希望你看在我没骗财的份上,不要恨我。
我们就此体面分开,彼此放下,过好各自的生活,往后余生,不再见面。
最后!
愿你余生,所遇皆善良,所行皆坦途,桥梁坚固,隧道光明,事业如旭日之升,前程万里。

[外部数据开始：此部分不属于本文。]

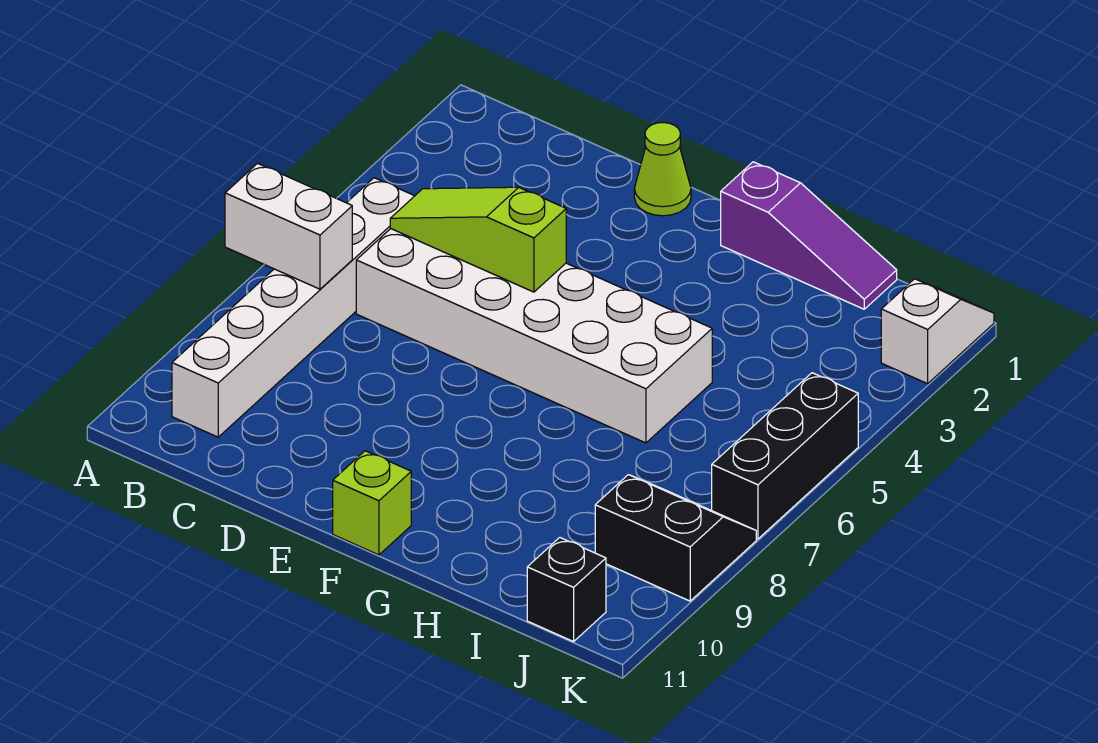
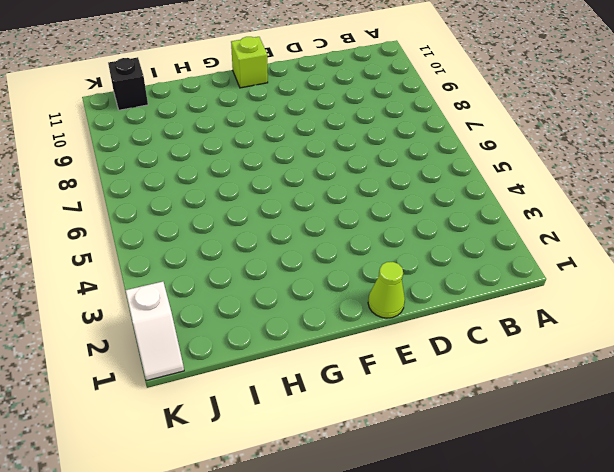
none -> white 1x6 brick [172,178,414,437]
none -> white 2x6 brick [356,229,712,443]

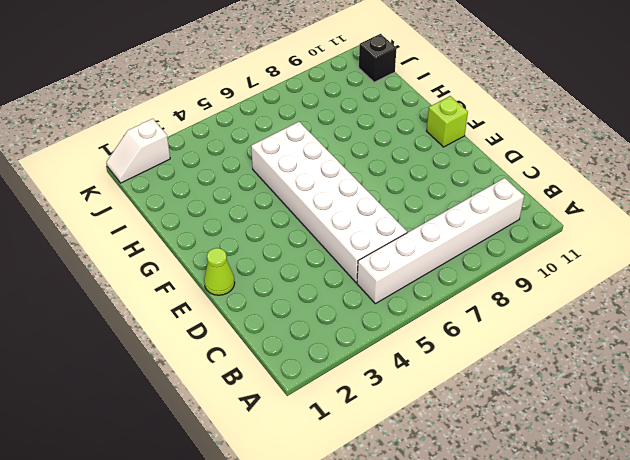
none -> purple 1x3 slope [720,162,897,309]
none -> black 2x2 slope [595,475,756,601]

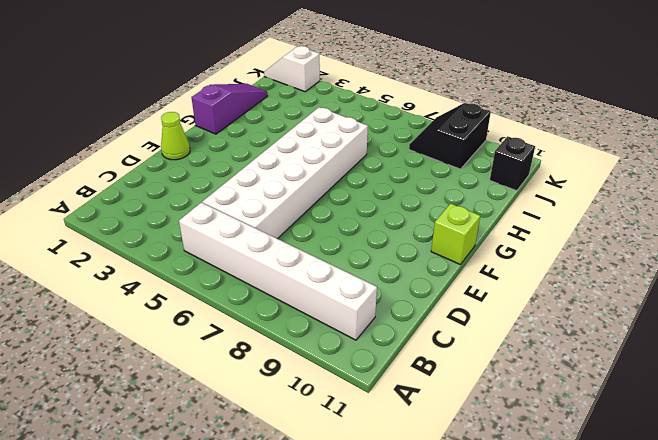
none -> black 1x3 brick [712,373,858,539]
none -> white 1x2 brick [225,163,352,289]

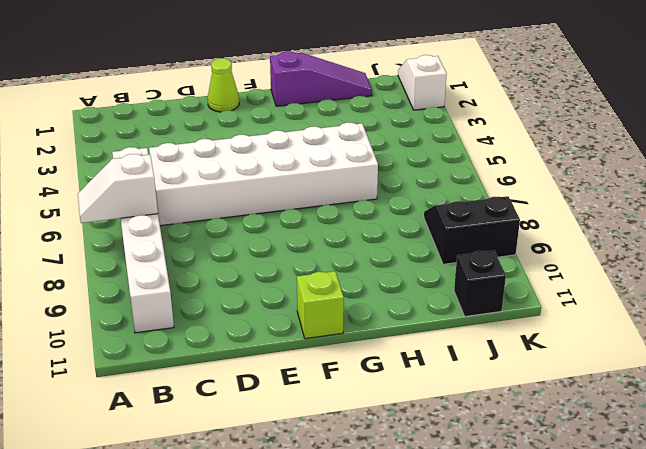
white 1x2 slope [78,154,158,223] -> white 1x2 brick [225,163,352,289]
none -> black 1x3 brick [712,373,858,539]
none -> lime 1x3 slope [390,187,566,292]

婚姻如皓月之恒,美满幸福。
骗子:许晚柠。
……
驰曜脚步一浮,踉跄地跌坐在椅子上。
他一边手肘压着桌面,另一边手肘压着椅背,借着力才能让腰板坐得挺直。
胸口一阵阵的痛感让他快要呼吸不上来,闭上通红湿润的眼睛,垂下头,微微张开嘴呼吸。
每次吸进肺部的气,都好像锋利的刀片刮伤气管,不呼吸会死,呼吸会痛,陷入了两难的绝境。
他攥着信纸的手背青筋暴起,把纸张掐得发皱破烂,不自觉地微微发抖。
黯淡的夕阳洒落在阳台上,染上一层的阴郁的橘色,屋内变得暗沉朦胧。
孤寂得只剩下他沉重的呼吸,以及那死掉的心还在机械性地跳动。
他就坐在餐桌前,手里攥着那揉破的信纸。
从傍晚到凌晨,再从凌晨到早上,一动不动,仿佛丢了魂,亦失了心。
直到天边泛起鱼肚白,客厅灰蒙蒙一片氤氲。
一夜间,他轮廓分明的下颚冷硬紧绷,布满沧桑的胡茬,眸光冷沉。
他把信纸揉成团,扔进垃圾桶,出去关上大门,拖着行李箱进房。
——
许晚柠昏昏沉沉的,好似睡了很久很久,在不见天日的出租屋里,她把灵魂沤烂泥。
饿极了,就起床,出门扔掉生活垃圾,买点面包干粮和水回来,又好几天不用出门,就在床上浑浑噩噩地躺平。
已经忘了多久没打开手机,也分不清今夕是何年。
她把这些年存下来的积蓄全都还给驰曜,身上的现金用完。
此刻,她胃部痉挛疼痛,饥饿感袭来。
家里的食物和水早就没了。
许晚柠一点也不想动,但胃部难受,口渴心慌,身体在催促她掀开棉被下床。
她穿着拖鞋,迈着沉重的步伐,随意用手整理一下长发,披上厚外套,拿起关闭状态的手机,拎着垃圾便出门了。
春天的雨,特别多。
阴冷潮湿又粘稠,整片天空好似灰色的沥青,随时要压下来,让人喘不过气。